SOURCE DATA START

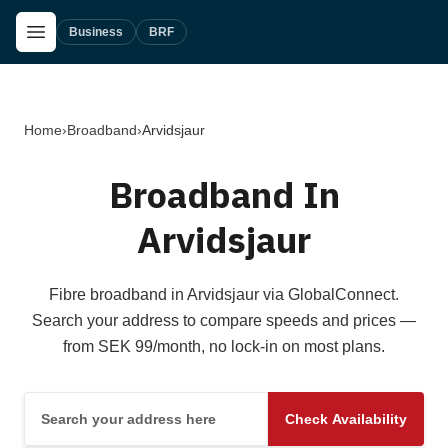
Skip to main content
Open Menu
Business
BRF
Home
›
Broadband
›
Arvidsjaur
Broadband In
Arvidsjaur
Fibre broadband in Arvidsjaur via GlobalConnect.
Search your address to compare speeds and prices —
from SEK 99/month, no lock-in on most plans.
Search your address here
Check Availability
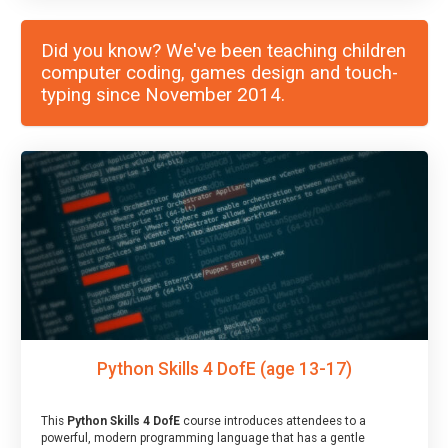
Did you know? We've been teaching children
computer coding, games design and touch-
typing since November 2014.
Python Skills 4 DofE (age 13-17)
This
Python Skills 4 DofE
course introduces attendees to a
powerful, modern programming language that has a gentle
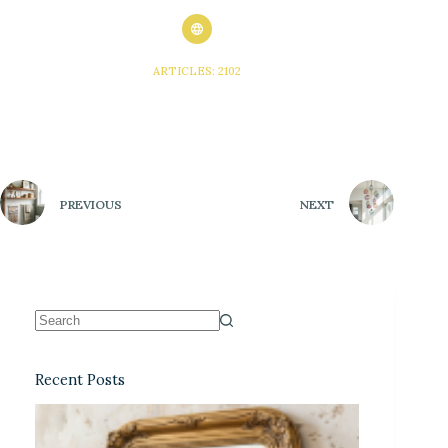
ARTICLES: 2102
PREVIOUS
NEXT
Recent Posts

SOURCE DATA END
SOURCE DATA START

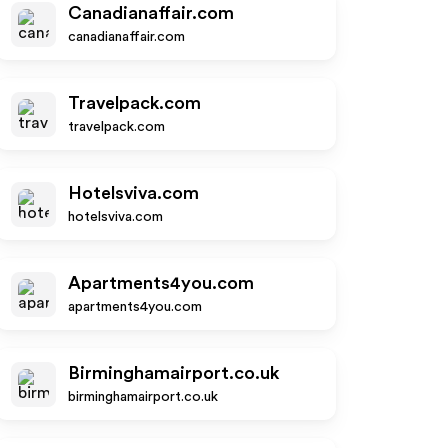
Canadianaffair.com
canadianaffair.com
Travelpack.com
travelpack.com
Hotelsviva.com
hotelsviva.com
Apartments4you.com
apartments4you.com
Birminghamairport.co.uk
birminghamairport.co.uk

SOURCE DATA END

Beginning at the line above that contains "from SEK 99/month, no lock-in on most plans.", repeat each line exactly through the one that contains "Recent Posts", and leave out the pictures.

from SEK 99/month, no lock-in on most plans.
Search your address here
Check Availability
Did you know? We've been teaching children
computer coding, games design and touch-
typing since November 2014.
Python Skills 4 DofE (age 13-17)
This
Python Skills 4 DofE
course introduces attendees to a
powerful, modern programming language that has a gentle
ARTICLES: 2102
PREVIOUS
NEXT
Recent Posts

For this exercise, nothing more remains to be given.